Earlier reporting also highlighted how quickly the policy environment can change for model release and export. Cointelegraph, for example, noted that Anthropic planned to bring back its newest models after the US lifted export controls. That coverage underscores how regulatory or security decisions can directly affect availability.
Potential implications for IPO timing and governance
Because equity proposals intersect with capital markets, the timing of OpenAI’s public listing plans is hard to ignore. A potential IPO changes the internal calculus for any government-related ownership or governance mechanism: it can alter how negotiations are framed, how disclosures are handled, and how investors assess regulatory risk.
The reported talks also highlight a broader tension facing the largest AI firms. On one hand, they are moving toward greater transparency and public-market visibility. On the other, they are operating under a government that appears increasingly willing to intervene directly—whether through standards, access rules, rollout expectations, or export controls.

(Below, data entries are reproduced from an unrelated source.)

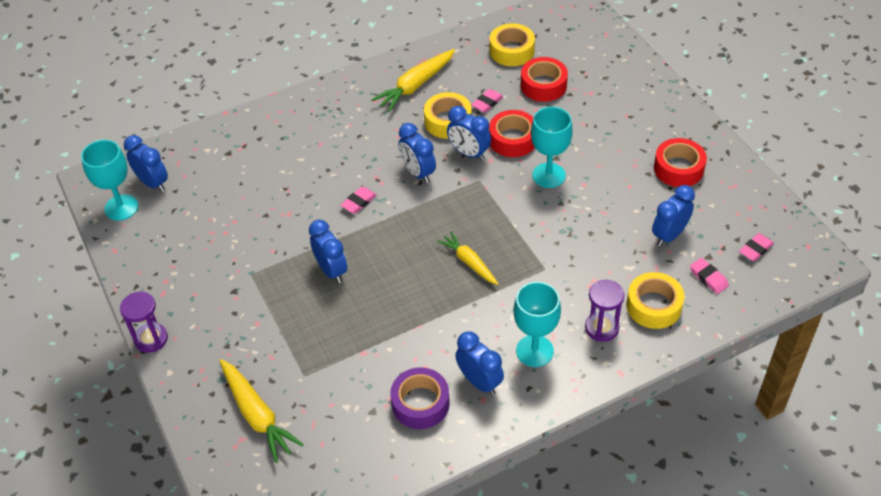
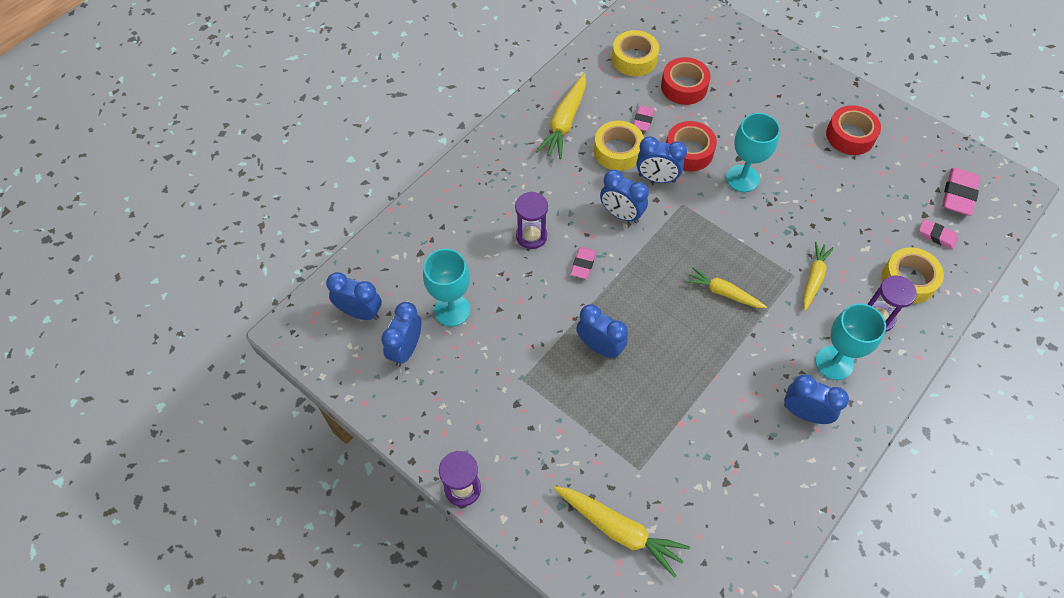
camera: 25 degrees left, 10 degrees up
(121, 207) = (342, 352): turquoise goblet -> turquoise goblet (452, 310)
(329, 167) = (531, 236): none -> purple hourglass
(420, 403) = (765, 456): purple tape -> none
(562, 276) = (813, 278): none -> yellow carrot
(669, 235) = (880, 205): blue clock -> blue clock (406, 349)
(755, 249) = (958, 194): pink eraser -> pink eraser, size x1.64

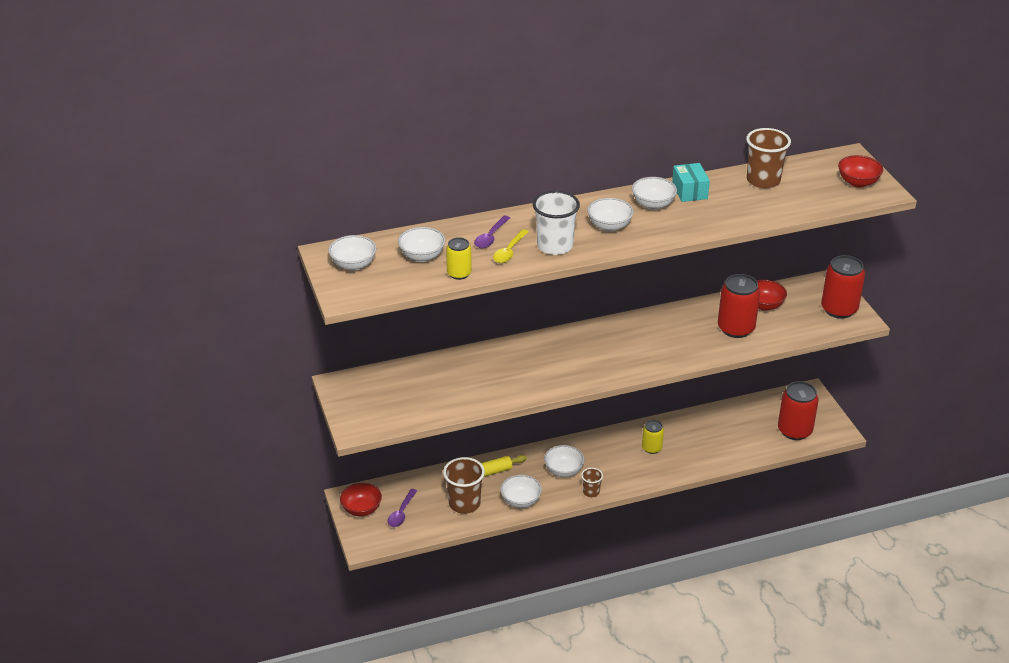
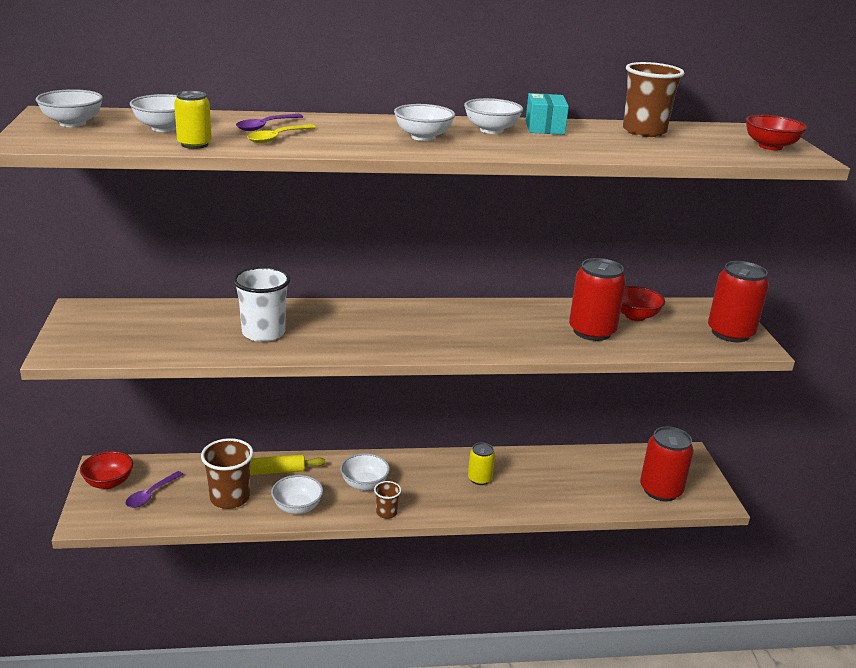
camera: 10 degrees right, 10 degrees down
(555, 246) = (339, 141): white cup -> white cup (263, 333)

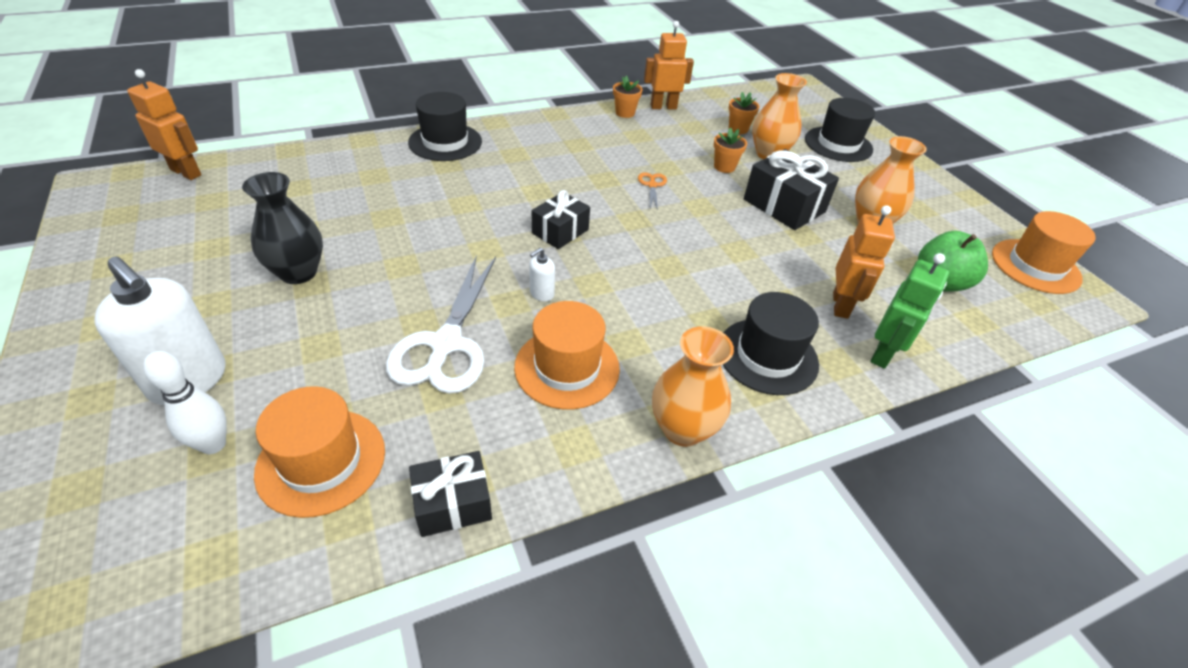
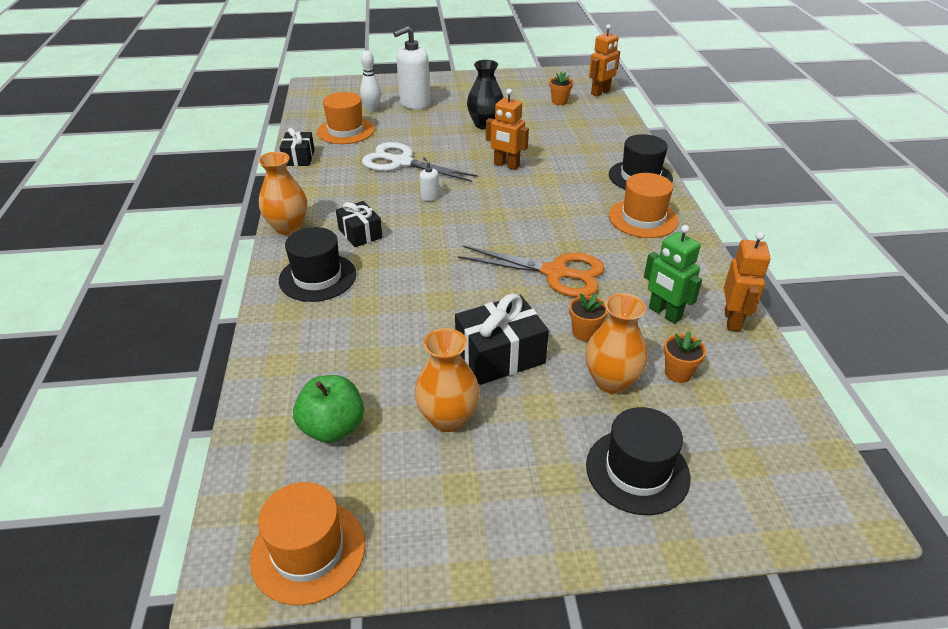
camera: 110 degrees right, 5 degrees down
(560, 231) = (497, 213): black gift -> black gift (360, 233)
(567, 367) = (360, 197): orange hat -> orange hat (643, 218)
(625, 113) = (711, 286): orange flower pot -> orange flower pot (559, 101)
(652, 185) = (555, 273): orange scissors -> orange scissors, size x2.30
(841, 305) = (343, 337): orange robot -> orange robot (506, 165)
(883, 354) = (279, 339): green robot -> green robot (664, 313)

Cointelegraph reports it reached out to OpenAI for comment on the discussions but had not received a response at the time of publication. Until OpenAI or the administration provides further clarification, the equity-stake concept should be treated as a reported proposal rather than an announced policy.
Still, for market participants, the direction of travel is clear: AI oversight is evolving into something more detailed and more closely tied to how advanced models move through the economy and across borders. If voluntary standards harden into practical gatekeeping—or if equity-based public participation gains traction—AI companies may face a governance reality where policy alignment becomes part of competitive strategy rather than a post-launch compliance step.
Readers should watch next whether the White House’s upcoming voluntary standards are sufficiently specific to guide developers’ release and security processes, and whether any government-aligned ownership concept gains support from other major AI firms beyond OpenAI. Those two threads—standards and financial participation—could determine how quickly policy risk becomes predictable for the sector.